## Material for this task

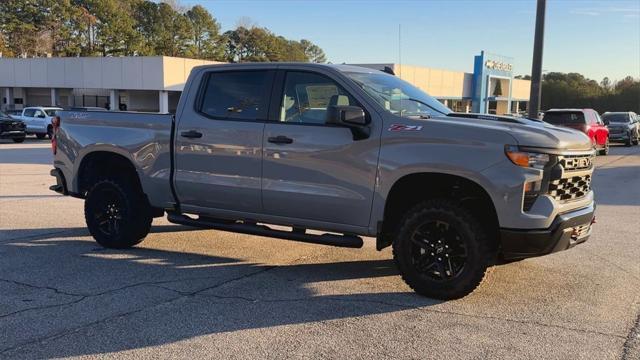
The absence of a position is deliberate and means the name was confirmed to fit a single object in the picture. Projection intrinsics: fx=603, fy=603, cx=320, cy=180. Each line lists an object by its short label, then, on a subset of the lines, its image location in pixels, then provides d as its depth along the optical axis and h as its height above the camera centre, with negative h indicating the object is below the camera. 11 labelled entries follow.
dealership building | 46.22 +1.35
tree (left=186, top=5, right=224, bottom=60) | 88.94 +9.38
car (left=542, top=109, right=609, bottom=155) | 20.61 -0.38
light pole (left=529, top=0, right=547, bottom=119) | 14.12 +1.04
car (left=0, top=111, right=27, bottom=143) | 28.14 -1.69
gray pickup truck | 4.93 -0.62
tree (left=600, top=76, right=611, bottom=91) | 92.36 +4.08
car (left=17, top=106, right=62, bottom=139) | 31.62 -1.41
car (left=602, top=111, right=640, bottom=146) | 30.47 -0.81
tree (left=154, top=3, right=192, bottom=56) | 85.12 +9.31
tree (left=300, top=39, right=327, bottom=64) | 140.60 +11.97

...

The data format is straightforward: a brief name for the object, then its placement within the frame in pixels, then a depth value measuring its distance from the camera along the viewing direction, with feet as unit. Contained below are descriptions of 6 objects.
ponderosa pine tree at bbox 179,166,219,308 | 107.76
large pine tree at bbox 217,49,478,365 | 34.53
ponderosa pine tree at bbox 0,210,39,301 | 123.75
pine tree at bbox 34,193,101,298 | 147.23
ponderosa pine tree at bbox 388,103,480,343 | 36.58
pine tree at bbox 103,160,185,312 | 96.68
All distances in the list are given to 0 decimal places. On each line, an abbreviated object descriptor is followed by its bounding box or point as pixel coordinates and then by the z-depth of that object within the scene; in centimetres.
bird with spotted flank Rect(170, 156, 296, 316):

## Exercise brief
Which lines run from the one holding "ponderosa pine tree at bbox 388,103,480,343" through the one holding "bird with spotted" in the records above? Repeat them exactly, both included, and nothing more.

## Exercise answer
ponderosa pine tree at bbox 388,103,480,343 | 36.58
pine tree at bbox 103,160,185,312 | 96.68
All distances in the list are given to 0 decimal places. On each line, an abbreviated object descriptor is followed by its bounding box or point as pixel coordinates and then by the z-depth of that object within the scene; in centimetres.
bird with spotted flank Rect(170, 156, 296, 316):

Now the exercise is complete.